Il y a deux ans, écrit saint Vincent de Paul[2], étant allé à Marseille recouvrer une créance de 300 écus et retournant par mer de cette ville à Narbonne, je fus fait prisonnier par trois brigantins turcs, qui, après nous avoir grossièrement pansés et enchaînés, nous emmenèrent en Barbarie, tanière et caverne de voleurs, sans aveu du Grand Turc ; où, étant arrivés, ils nous exposèrent en vente, avec procès-verbal de notre capture, qu’ils disaient avoir été faite sur un navire espagnol, parce que, sans ce mensonge, nous aurions été délivrés par le consul de France.

Leur procédure, à notre vente, fut qu’après qu’ils nous eurent dépouillés tout nus, ils nous baillèrent à chacun une paire de braves, un hocqueton de lin avec un bonnet et nous promenèrent par la ville de Tunis, où ils étaient venus pour nous vendre. Nous ayant fait faire cinq ou six tours par la ville, la chaîne au col, ils nous ramenèrent au bateau, afin que les marchands vinssent voir qui pouvait manger et qui non, pour montrer que nos plaies n’étaient pas mortelles. Cela fait, ils nous ramenèrent à la place, où les marchands nous vinrent visiter, tout de même que l’on fait à l’achat d’un cheval ou d’un bœuf, nous faisant ouvrir la bouche, pour visiter nos dents, palpant nos côtes, sondant nos plaies et nous faisant cheminer le pas, trotter et courir, puis tenir des fardeaux, puis lutter pour voir la force d’un chacun et mille autres sortes de brutalités,… et finalement, je fus vendu à un vieux médecin spagirique.

• Données brutes:
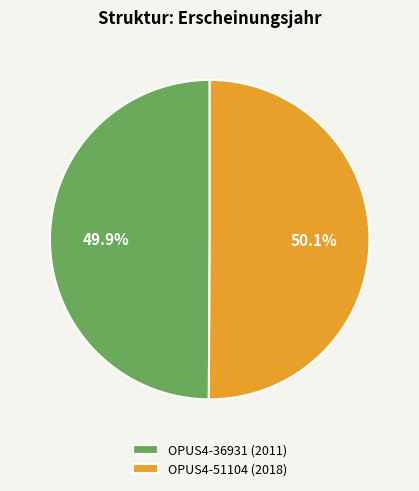

Does any single category account for the majority?

Yes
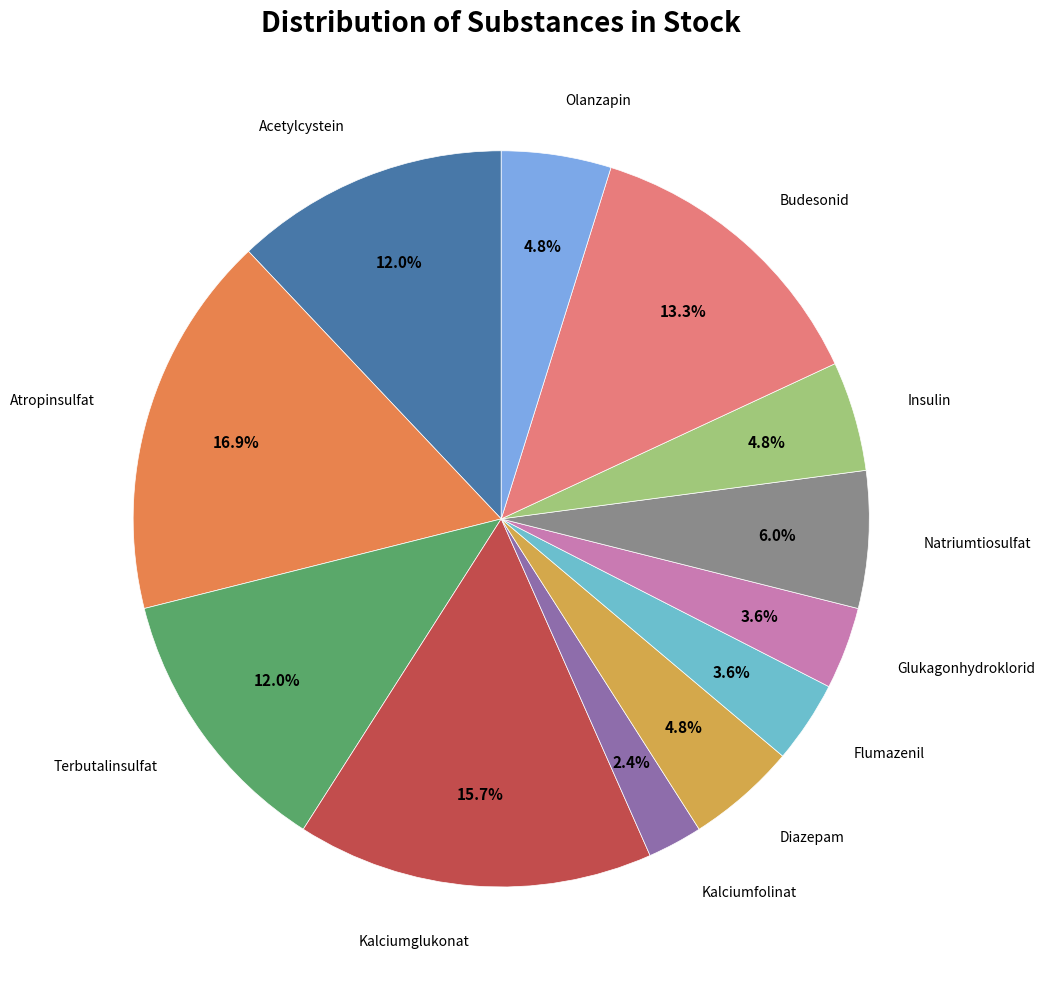

To the nearest percent, what is the difference between the Atropinsulfat and Budesonid slice percentages?

4%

• Exercices à réaliser:
[A] Dans le récit de captivité en Barbarie, dans quelle ville les prisonniers furent-ils promenés pour y être vendus ?
[B] Recopiez mot pour mot le passage du récit de captivité en Barbarie qui commence aux mots « Il y a deux » et s'arrête après les mots « consul de France. ».
[C] Poursuivez le récit de captivité en Barbarie à partir de sa dernière phrase.

• Réponses par exercice:
[A] À Tunis.

[B]
Il y a deux ans, écrit saint Vincent de Paul[2], étant allé à Marseille recouvrer une créance de 300 écus et retournant par mer de cette ville à Narbonne, je fus fait prisonnier par trois brigantins turcs, qui, après nous avoir grossièrement pansés et enchaînés, nous emmenèrent en Barbarie, tanière et caverne de voleurs, sans aveu du Grand Turc ; où, étant arrivés, ils nous exposèrent en vente, avec procès-verbal de notre capture, qu’ils disaient avoir été faite sur un navire espagnol, parce que, sans ce mensonge, nous aurions été délivrés par le consul de France.

[C]
Après la vente aux particuliers, sur le produit de laquelle le pacha et plus tard le bey ou dey prélevaient un huitième, on employait les esclaves suivant leur sexe, leur âge et leurs aptitudes. Les jeunes femmes étaient enfermées dans le harem, et Dieu sait quels outrages, et, en cas de résistance, quelles violences elles avaient à subir ; les vieilles servaient de domestiques. Les hommes étaient en général logés dans les bagnes[3], sortes de prisons publiques où on les renfermait quinze à vingt par chambrée, dans des salles basses et voûtées, dont les fenêtres étaient grillées.

  1. Il s’appelait à Alger le badistan.
  2. Lettre à M. de Commet, datée d’Avignon, le 24 juillet 1607.
  3. Le mot bagne, dérivé de l’italien bagni (bains), désignait originairement les petites chambres qui entouraient une grande salle voûtée. Il y eut jusqu’à 3 000 captifs entassés dans un bagne.